Set to be the main event for Monday’s July 4 celebration at the Monroe County courthouse is the rededication of the 35-foot-tall Alexander Memorial.
The memorial was built in 1928 to honor Monroe County’s veterans of all wars.
The iconic monument, which stands on the southeast corner of the courthouse square, was refurbished in April of this year, by cleaning it and installing eight new limestone panels. The original panels, some of which are now on display inside the courthouse rotunda, had deteriorated in the nearly 100 years since it was first constructed.
Signs have been posted on the courthouse lawn announcing that the space is reserved for the July 4 activities.
The Alexander Memorial needed some additional cleaning on Tuesday this week. The base of the monument, below the recently installed new panels, was spray-painted with slogans supporting reproductive rights.
On Tuesday afternoon crew from Wells Masonry, the same company that installed the new panels, slathered solvent on phrases like “Abortion is not murder” “My body, my choice,” and “Abort the court,” and let it soak for a half hour, before power-washing the limestone surfaces clean.
The slogan’s reference to the “court” is to the recent Supreme Court of the United States ruling that overturned Roe v. Wade, the decision that had found abortion to be a constitutional right. The ruling has prompted protests in Bloomington.
In addition to the unanticipated cleaning of the Alexander Memorial, two other monuments on the courthouse grounds got some attention that has been needed for a while—the World War II monument, and the peace memorial.
On Wednesday, a craftsman from Accent Limestone used epoxy to reattach the grenade-wielding right arm of the soldier in the World War II monument. The World War II statue stands on the northeast corner of the courthouse square.
Also getting a needed repair this week was the peace monument, which was missing the statue’s left arm, which holds aloft a dove. The statue, with its arm and dove, is again whole.
The peace memorial, which stands to the southwest of the courthouse, was dedicated on Nov. 29, 2013 to Warren Henegar, a former county commissioner and county councilor. The plaque on the monument reads in part:
Warren served his country during WW II in the Pacific.

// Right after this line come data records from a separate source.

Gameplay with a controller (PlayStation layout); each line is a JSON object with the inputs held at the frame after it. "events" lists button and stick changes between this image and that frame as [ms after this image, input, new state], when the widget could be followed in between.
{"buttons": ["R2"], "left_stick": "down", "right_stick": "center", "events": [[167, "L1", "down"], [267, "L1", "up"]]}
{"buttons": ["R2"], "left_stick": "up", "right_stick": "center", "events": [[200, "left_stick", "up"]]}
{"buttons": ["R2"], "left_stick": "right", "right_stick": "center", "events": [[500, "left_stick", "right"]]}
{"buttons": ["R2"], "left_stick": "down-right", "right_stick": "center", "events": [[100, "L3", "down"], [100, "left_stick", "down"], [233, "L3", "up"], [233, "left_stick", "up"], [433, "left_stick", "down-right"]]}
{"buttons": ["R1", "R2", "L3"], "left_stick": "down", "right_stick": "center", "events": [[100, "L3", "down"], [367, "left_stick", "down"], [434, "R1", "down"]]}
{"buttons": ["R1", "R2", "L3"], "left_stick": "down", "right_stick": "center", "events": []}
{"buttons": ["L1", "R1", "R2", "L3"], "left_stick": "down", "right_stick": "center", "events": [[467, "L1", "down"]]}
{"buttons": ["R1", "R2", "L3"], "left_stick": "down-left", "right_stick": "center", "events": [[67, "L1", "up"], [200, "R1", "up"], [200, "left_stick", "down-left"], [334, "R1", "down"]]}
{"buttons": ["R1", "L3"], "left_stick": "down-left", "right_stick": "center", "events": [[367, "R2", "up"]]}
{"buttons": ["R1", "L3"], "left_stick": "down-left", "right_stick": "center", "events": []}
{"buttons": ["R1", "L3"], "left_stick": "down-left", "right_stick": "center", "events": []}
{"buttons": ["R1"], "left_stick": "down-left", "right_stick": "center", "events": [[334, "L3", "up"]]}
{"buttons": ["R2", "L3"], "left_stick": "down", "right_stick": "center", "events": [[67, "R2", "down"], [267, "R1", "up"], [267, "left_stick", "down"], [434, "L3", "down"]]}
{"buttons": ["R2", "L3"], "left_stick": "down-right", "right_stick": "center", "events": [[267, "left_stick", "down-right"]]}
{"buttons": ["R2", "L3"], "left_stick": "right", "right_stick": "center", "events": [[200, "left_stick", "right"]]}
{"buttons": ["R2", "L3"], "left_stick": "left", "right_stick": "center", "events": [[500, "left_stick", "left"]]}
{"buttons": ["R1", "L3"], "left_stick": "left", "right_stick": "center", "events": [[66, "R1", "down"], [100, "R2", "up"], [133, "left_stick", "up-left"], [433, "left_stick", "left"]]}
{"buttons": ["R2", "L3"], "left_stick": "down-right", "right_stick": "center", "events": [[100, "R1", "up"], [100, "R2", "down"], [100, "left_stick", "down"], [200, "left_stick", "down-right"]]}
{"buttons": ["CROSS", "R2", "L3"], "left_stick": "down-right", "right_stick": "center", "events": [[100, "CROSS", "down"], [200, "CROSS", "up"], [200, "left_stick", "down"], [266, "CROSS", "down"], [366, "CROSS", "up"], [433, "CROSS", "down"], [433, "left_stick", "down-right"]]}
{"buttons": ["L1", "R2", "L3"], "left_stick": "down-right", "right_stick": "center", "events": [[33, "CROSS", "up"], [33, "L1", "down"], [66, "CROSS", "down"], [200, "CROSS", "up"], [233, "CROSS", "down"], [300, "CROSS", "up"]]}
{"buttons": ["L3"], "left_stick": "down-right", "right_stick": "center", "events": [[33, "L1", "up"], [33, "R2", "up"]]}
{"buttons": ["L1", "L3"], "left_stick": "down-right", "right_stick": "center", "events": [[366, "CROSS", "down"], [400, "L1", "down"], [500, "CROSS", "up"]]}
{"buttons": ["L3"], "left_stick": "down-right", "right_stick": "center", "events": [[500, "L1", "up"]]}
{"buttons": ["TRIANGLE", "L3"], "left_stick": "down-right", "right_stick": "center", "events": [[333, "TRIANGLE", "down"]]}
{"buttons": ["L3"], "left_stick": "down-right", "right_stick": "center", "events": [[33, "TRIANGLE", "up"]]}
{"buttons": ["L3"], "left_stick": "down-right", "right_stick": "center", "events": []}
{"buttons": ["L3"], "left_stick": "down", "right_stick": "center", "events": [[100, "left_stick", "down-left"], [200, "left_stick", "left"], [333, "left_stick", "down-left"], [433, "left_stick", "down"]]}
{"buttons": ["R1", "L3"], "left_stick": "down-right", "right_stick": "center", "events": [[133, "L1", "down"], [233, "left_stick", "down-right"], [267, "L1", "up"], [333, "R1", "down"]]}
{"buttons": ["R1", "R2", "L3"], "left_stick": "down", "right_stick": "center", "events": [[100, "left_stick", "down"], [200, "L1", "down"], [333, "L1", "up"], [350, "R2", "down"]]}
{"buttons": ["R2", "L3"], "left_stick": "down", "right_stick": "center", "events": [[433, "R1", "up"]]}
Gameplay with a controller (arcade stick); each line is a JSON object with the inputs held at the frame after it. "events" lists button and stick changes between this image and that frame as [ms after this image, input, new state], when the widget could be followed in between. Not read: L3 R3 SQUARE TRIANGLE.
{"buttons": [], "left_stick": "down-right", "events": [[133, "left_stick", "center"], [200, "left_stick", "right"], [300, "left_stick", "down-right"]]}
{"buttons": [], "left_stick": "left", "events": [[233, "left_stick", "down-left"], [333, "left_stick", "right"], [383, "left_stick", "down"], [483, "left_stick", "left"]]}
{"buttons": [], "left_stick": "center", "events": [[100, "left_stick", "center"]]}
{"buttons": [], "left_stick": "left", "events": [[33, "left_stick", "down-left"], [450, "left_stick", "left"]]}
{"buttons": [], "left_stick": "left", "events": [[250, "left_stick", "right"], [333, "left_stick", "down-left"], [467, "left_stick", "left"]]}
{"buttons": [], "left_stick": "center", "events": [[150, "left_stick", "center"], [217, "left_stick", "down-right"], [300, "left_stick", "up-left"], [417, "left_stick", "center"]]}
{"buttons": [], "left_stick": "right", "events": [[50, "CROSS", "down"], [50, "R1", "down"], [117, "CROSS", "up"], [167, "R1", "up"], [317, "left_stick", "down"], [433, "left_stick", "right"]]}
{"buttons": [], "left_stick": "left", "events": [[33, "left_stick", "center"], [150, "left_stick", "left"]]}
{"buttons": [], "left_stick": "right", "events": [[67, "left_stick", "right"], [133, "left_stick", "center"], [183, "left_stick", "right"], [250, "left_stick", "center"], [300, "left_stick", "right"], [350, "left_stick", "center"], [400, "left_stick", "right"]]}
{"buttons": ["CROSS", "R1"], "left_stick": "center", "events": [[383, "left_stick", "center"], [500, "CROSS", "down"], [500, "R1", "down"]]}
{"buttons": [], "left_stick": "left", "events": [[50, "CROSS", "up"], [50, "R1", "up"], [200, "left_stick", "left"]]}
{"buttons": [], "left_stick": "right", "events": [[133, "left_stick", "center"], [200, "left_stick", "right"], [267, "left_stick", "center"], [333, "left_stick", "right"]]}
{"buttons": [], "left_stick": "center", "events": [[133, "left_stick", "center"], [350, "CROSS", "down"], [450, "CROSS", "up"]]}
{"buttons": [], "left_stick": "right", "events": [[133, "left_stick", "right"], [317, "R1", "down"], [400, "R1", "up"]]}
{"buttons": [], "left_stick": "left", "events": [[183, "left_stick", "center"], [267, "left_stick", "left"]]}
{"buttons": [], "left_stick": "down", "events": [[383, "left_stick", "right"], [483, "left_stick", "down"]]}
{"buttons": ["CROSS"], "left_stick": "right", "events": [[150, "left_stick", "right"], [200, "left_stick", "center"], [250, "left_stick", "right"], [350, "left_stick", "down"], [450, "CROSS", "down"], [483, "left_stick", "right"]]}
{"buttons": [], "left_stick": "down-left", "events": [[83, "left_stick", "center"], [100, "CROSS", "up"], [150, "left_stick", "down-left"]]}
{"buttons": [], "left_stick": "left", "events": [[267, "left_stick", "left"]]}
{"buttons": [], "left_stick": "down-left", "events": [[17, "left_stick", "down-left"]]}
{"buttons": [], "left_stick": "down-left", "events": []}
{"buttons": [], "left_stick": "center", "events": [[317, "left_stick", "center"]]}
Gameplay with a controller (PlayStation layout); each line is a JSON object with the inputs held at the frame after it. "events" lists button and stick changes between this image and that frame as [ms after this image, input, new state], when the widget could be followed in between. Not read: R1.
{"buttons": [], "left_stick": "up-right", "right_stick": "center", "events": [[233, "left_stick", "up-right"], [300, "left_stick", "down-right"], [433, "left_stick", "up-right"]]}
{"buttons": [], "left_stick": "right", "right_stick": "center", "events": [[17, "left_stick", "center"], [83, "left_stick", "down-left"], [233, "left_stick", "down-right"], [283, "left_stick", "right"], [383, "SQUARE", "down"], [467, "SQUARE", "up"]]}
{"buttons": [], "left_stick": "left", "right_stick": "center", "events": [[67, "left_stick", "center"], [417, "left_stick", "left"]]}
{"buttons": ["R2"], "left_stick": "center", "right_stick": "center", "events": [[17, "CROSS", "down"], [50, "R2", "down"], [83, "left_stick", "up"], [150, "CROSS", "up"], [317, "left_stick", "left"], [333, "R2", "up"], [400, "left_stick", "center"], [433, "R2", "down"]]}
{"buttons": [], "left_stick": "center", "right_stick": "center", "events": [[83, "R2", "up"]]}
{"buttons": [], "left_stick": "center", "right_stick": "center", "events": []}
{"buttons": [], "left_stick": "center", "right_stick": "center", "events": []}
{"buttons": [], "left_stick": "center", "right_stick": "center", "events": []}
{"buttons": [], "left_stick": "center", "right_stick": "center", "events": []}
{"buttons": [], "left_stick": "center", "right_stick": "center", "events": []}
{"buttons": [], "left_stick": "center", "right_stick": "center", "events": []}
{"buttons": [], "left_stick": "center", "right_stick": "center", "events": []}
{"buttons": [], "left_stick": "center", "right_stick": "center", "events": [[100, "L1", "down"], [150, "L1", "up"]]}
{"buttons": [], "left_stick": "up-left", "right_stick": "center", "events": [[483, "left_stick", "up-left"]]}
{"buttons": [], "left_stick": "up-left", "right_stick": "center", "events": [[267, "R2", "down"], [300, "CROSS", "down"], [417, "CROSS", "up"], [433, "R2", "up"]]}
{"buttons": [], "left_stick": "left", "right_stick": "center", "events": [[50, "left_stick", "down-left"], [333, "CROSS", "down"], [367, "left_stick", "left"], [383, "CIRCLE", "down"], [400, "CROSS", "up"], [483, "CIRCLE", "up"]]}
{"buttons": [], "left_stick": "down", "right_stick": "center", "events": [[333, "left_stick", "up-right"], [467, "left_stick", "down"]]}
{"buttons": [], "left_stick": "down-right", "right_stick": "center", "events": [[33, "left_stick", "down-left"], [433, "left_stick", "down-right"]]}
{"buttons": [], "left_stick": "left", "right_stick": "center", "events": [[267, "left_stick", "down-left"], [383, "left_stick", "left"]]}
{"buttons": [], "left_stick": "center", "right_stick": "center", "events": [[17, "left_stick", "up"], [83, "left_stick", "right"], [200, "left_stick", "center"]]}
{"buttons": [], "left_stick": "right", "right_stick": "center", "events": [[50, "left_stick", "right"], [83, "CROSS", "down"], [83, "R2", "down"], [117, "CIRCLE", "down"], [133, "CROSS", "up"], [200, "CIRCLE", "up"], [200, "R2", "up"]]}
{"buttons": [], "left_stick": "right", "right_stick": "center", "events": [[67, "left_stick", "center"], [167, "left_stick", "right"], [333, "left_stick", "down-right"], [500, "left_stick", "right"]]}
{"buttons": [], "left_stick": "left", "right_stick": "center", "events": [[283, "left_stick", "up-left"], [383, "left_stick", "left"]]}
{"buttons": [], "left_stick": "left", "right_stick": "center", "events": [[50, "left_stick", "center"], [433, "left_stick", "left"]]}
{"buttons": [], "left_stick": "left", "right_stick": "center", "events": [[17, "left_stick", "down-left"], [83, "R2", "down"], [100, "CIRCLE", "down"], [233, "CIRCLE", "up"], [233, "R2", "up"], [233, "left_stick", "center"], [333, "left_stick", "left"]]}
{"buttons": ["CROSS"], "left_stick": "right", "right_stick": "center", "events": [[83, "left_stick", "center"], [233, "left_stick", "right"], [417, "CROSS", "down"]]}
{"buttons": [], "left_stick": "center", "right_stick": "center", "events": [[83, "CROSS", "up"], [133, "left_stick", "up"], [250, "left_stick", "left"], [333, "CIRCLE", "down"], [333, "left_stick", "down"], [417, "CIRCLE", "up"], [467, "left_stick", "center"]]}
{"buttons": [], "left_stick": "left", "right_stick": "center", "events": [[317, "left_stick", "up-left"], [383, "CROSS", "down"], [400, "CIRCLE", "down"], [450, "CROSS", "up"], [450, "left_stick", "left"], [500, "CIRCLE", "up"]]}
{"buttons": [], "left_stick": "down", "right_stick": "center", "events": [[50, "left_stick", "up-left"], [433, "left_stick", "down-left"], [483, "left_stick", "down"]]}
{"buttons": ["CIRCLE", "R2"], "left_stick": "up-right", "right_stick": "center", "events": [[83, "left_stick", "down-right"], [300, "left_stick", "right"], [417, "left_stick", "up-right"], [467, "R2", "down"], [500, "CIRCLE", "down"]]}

He returned believing that some wars were justified,
but all efforts to bring peace to the world far
outweighed arguments attempting to justify war.
Warren was a constant advocate for peace
and nonviolent resolutions.
Monroe County sheriffs are investigating the spraypainting of the Alexander Memorial, based in part on footage from surveillance cameras mounted on the courthouse building.
That’s a system that was newly installed in January 2020, along with an upgrade to the interior surveillance cameras. Approval of the $15,500 contact with B-Tech for the surveillance system came at the Dec. 18, 2019 meeting of the board of county commissioners.
It’s the facilities manager and the head of the technical services department (TSD) who have routine access to courthouse cameras/footage, according to Greg Crohn, who is the new head of technical services. He is the former fleet and facilities manager, who is replacing outgoing TSD head Eric Evans.
Responding to an emailed question, Crohn wrote that camera footage is normally retained for about 60 days. But that varies depending on the amount of foot traffic in the area of a given camera. Recordings of theft, or vandalism are kept until the investigation is complete and the case has been closed or dismissed, Crohn wrote.
The seasonal red-white-and-blue bunting that has been added to the courthouse building has been folded back, away from the exterior surveillance cameras, so that the camera view is not obscured.
The rededication ceremony is scheduled to start at 9 a.m. Monday morning. Bloomington’s July 4 parade is supposed to start at 10 a.m.